When Charlotte Kramer’s* daughter, Abigail*, was about three she began clandestine actions towards food.
“I discovered she was smuggling food in her bag to go to daycare. Then the teachers would advise us that she would eat three or four portions of school provided food when the other kids were lucky to eat one,” tells Charlotte.
Knowing how much is 'enough'
As we are programmed to provide for our children, the conundrum for a parent is when their child continuously complains of hunger when you feel that they should have had enough.
“We try to give her a big glass of water so she feels full as she says she is always hungry,” explains Charlotte.
“Then if after she has eaten and says she is still hungry we give her another glass of water and offer her more vegetables and the like and miraculously she is not hungry anymore.”
Trust your judgement
Paediatric dietician from The Food Expert, Hanan Saleh, says that there are a lot of factors to consider when you are deciding how much food is enough for your children.
“As responsible adults parents should know exactly how much a toddler needs to eat. If an appropriate portion of food is provided and your toddler consumes that food you should feel quite comfortable in knowing whether they're hunger or not."
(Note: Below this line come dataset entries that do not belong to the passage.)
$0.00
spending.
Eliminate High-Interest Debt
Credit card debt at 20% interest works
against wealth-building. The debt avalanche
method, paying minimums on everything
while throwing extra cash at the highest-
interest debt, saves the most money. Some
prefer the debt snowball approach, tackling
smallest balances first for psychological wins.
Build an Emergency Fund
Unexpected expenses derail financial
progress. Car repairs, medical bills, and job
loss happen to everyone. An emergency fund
Hanan suggests that if your child is still claiming to be hungry despite having a healthy amount of food then perhaps other factors are at play.
"Is it that they are bored? Do they really look hungry? Did they not eat well earlier that day?” Hanan asks.
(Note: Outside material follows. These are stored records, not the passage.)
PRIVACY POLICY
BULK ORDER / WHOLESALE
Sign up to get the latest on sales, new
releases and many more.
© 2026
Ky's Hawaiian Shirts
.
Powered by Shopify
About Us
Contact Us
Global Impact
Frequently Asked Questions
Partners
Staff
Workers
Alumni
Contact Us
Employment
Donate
Is my child's eating making them overweight?
Growth charts – also known as percentile charts – are a good guide to keep an eye on where your child’s weight sits comparative to their height.
“If you plot your child and there is a difference of two percentiles when you are compating their weight and height, then there is a problem,” says Hanan.
If there is an imbalance with your child’s height and weight managing it is much the same as with an adult – energy in versus energy out.
How to address the problem
“Maybe it’s something you bring up with your doctor or see a dietician about, or help your child to reel back their eating yourself. Work out if the portions you're serving are too much and try offering fruit rather than extra serves of carbohydrates.” says Hanan.
Eating habits are formed for many different reasons according to Doctor Sasha Lynn, a clinical phychologist at From The Left Field’s
“Food gives us many things; energy, mood stability, it can release our happy juices and impact on our neurochemicals, it can make us feel good. It can make us feel sick sometimes. We all have our own ideas and beliefs around food, and so do our kids,” she explains.
If you have questions about your child’s eating habits or adequate portion sizes speak to your doctor, early childhood nurse, or a paediatric dietician for more information.
*These people are known to Mother&Baby however they have elected to change their names for their own anonymity.